** Opening Extracted material block **
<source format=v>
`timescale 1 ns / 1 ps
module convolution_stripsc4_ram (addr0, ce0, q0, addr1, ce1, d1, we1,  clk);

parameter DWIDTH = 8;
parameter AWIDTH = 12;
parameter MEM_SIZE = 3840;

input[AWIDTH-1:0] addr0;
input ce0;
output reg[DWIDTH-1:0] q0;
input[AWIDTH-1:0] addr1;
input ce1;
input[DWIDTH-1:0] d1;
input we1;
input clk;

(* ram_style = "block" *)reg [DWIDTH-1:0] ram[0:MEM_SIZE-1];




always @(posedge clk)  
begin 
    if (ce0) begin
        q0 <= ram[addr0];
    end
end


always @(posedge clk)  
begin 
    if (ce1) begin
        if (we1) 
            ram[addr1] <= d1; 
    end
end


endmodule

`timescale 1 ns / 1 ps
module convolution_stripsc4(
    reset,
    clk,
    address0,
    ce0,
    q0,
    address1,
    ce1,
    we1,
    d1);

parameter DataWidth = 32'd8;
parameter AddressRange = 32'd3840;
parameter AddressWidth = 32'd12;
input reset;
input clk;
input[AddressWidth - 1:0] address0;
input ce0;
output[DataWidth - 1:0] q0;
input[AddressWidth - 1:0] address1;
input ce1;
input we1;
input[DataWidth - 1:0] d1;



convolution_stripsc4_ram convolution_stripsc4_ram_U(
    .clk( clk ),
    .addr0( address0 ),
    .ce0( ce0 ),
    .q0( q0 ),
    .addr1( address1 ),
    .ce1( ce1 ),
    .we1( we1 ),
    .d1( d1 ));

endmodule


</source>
** Closing Extracted material block **
** Opening Extracted material block **
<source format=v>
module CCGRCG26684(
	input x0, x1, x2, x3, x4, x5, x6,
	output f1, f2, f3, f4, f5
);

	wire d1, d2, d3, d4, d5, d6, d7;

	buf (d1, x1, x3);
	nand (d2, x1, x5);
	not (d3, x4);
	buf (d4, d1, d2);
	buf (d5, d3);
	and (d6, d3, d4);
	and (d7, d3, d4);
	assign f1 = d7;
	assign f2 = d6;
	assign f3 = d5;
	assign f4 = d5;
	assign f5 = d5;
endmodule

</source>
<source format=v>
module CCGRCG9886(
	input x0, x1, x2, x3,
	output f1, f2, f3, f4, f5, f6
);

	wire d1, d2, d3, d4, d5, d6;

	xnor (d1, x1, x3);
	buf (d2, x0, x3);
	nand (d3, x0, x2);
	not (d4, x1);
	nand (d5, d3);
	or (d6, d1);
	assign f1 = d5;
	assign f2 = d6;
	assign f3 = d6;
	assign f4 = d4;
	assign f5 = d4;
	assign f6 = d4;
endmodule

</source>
** Closing Extracted material block **
** Opening Extracted material block **
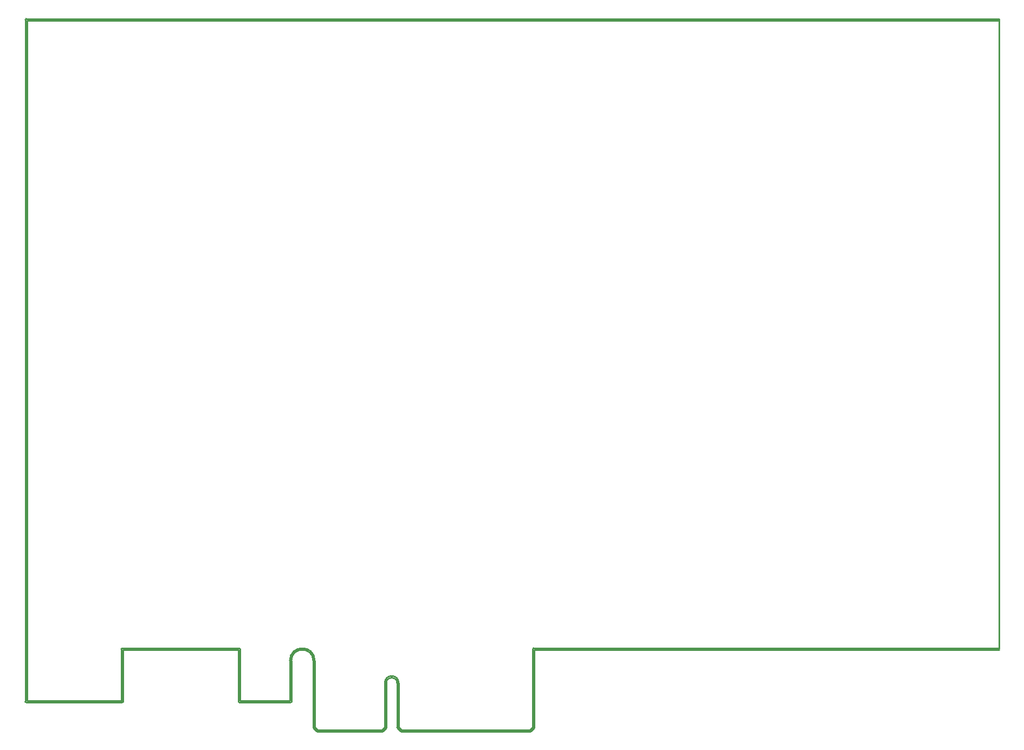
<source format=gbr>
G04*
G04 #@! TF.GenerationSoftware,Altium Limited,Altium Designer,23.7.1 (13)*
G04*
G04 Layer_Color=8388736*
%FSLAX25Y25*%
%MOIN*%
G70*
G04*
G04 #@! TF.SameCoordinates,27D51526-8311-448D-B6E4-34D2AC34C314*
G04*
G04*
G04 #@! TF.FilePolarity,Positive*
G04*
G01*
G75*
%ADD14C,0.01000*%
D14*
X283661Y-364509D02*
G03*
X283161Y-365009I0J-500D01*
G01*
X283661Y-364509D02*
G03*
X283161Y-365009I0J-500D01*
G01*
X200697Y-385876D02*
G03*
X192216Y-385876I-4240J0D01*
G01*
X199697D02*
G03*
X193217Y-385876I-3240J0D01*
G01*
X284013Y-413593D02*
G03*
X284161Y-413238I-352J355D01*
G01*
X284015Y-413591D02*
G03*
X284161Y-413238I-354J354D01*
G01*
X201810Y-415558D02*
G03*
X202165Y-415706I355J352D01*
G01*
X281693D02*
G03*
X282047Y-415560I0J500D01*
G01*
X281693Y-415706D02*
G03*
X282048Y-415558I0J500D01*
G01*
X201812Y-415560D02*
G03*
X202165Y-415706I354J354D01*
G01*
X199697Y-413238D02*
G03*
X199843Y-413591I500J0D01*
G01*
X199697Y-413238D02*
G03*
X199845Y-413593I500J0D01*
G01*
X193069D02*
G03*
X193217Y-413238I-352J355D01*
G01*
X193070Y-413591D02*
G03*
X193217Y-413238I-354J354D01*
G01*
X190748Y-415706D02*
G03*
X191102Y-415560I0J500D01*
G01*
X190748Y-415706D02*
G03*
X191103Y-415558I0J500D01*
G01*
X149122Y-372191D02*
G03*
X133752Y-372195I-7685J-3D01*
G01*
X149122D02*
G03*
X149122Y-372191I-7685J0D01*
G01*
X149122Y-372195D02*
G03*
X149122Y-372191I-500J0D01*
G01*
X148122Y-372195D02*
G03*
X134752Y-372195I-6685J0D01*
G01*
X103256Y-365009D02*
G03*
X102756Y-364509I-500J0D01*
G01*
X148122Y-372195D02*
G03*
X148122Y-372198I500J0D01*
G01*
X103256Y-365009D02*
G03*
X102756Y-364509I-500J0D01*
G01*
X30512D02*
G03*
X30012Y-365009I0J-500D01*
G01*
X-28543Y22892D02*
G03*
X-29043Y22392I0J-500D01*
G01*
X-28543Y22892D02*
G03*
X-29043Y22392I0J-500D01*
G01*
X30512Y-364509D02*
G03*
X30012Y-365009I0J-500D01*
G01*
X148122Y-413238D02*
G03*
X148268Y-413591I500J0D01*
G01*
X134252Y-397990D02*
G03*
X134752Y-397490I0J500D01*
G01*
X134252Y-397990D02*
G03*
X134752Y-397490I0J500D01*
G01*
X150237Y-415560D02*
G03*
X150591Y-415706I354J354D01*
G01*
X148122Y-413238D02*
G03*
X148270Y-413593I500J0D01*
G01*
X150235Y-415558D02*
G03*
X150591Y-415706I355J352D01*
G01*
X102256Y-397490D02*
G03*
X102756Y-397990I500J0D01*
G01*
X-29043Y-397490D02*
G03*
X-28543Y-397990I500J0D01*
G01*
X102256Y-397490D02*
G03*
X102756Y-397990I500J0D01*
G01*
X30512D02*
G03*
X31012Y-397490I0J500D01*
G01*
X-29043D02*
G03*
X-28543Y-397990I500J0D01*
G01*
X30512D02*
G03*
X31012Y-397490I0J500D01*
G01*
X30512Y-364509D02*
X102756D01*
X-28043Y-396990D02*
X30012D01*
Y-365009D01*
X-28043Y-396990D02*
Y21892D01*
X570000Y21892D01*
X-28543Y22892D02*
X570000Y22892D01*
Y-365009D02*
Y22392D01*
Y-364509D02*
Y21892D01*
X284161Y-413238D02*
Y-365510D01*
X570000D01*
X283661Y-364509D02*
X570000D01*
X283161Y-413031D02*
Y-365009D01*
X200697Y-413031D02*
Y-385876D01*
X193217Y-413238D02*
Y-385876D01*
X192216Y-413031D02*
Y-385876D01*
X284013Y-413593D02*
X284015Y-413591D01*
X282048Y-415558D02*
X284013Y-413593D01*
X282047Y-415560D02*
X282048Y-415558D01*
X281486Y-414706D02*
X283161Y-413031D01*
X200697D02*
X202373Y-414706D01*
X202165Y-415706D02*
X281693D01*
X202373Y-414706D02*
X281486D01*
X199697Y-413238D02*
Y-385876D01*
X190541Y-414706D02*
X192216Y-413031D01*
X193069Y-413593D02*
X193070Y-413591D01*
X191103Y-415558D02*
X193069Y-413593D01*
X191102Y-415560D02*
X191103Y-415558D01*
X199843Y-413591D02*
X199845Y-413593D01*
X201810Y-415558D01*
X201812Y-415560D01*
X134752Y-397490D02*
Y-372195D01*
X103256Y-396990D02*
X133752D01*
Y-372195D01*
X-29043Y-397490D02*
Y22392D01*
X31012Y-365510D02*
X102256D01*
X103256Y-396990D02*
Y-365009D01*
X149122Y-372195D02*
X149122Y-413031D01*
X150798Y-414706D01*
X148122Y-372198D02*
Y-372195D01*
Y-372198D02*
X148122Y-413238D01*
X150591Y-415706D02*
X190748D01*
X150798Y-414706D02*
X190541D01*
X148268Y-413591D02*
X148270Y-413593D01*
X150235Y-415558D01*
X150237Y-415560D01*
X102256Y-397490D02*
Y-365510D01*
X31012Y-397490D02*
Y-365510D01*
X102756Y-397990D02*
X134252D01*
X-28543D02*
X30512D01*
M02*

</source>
** Closing Extracted material block **
* **Task to complete**
The expected answer is an exact copy of the lines above, beginning at the line with "X148122Y-372198I500J0D01*" and ending at the line with "X193069Y-413593D02*", with both ends in.

* **Exercise answer**
X148122Y-372198I500J0D01*
G01*
X103256Y-365009D02*
G03*
X102756Y-364509I-500J0D01*
G01*
X30512D02*
G03*
X30012Y-365009I0J-500D01*
G01*
X-28543Y22892D02*
G03*
X-29043Y22392I0J-500D01*
G01*
X-28543Y22892D02*
G03*
X-29043Y22392I0J-500D01*
G01*
X30512Y-364509D02*
G03*
X30012Y-365009I0J-500D01*
G01*
X148122Y-413238D02*
G03*
X148268Y-413591I500J0D01*
G01*
X134252Y-397990D02*
G03*
X134752Y-397490I0J500D01*
G01*
X134252Y-397990D02*
G03*
X134752Y-397490I0J500D01*
G01*
X150237Y-415560D02*
G03*
X150591Y-415706I354J354D01*
G01*
X148122Y-413238D02*
G03*
X148270Y-413593I500J0D01*
G01*
X150235Y-415558D02*
G03*
X150591Y-415706I355J352D01*
G01*
X102256Y-397490D02*
G03*
X102756Y-397990I500J0D01*
G01*
X-29043Y-397490D02*
G03*
X-28543Y-397990I500J0D01*
G01*
X102256Y-397490D02*
G03*
X102756Y-397990I500J0D01*
G01*
X30512D02*
G03*
X31012Y-397490I0J500D01*
G01*
X-29043D02*
G03*
X-28543Y-397990I500J0D01*
G01*
X30512D02*
G03*
X31012Y-397490I0J500D01*
G01*
X30512Y-364509D02*
X102756D01*
X-28043Y-396990D02*
X30012D01*
Y-365009D01*
X-28043Y-396990D02*
Y21892D01*
X570000Y21892D01*
X-28543Y22892D02*
X570000Y22892D01*
Y-365009D02*
Y22392D01*
Y-364509D02*
Y21892D01*
X284161Y-413238D02*
Y-365510D01*
X570000D01*
X283661Y-364509D02*
X570000D01*
X283161Y-413031D02*
Y-365009D01*
X200697Y-413031D02*
Y-385876D01*
X193217Y-413238D02*
Y-385876D01*
X192216Y-413031D02*
Y-385876D01*
X284013Y-413593D02*
X284015Y-413591D01*
X282048Y-415558D02*
X284013Y-413593D01*
X282047Y-415560D02*
X282048Y-415558D01*
X281486Y-414706D02*
X283161Y-413031D01*
X200697D02*
X202373Y-414706D01*
X202165Y-415706D02*
X281693D01*
X202373Y-414706D02*
X281486D01*
X199697Y-413238D02*
Y-385876D01*
X190541Y-414706D02*
X192216Y-413031D01*
X193069Y-413593D02*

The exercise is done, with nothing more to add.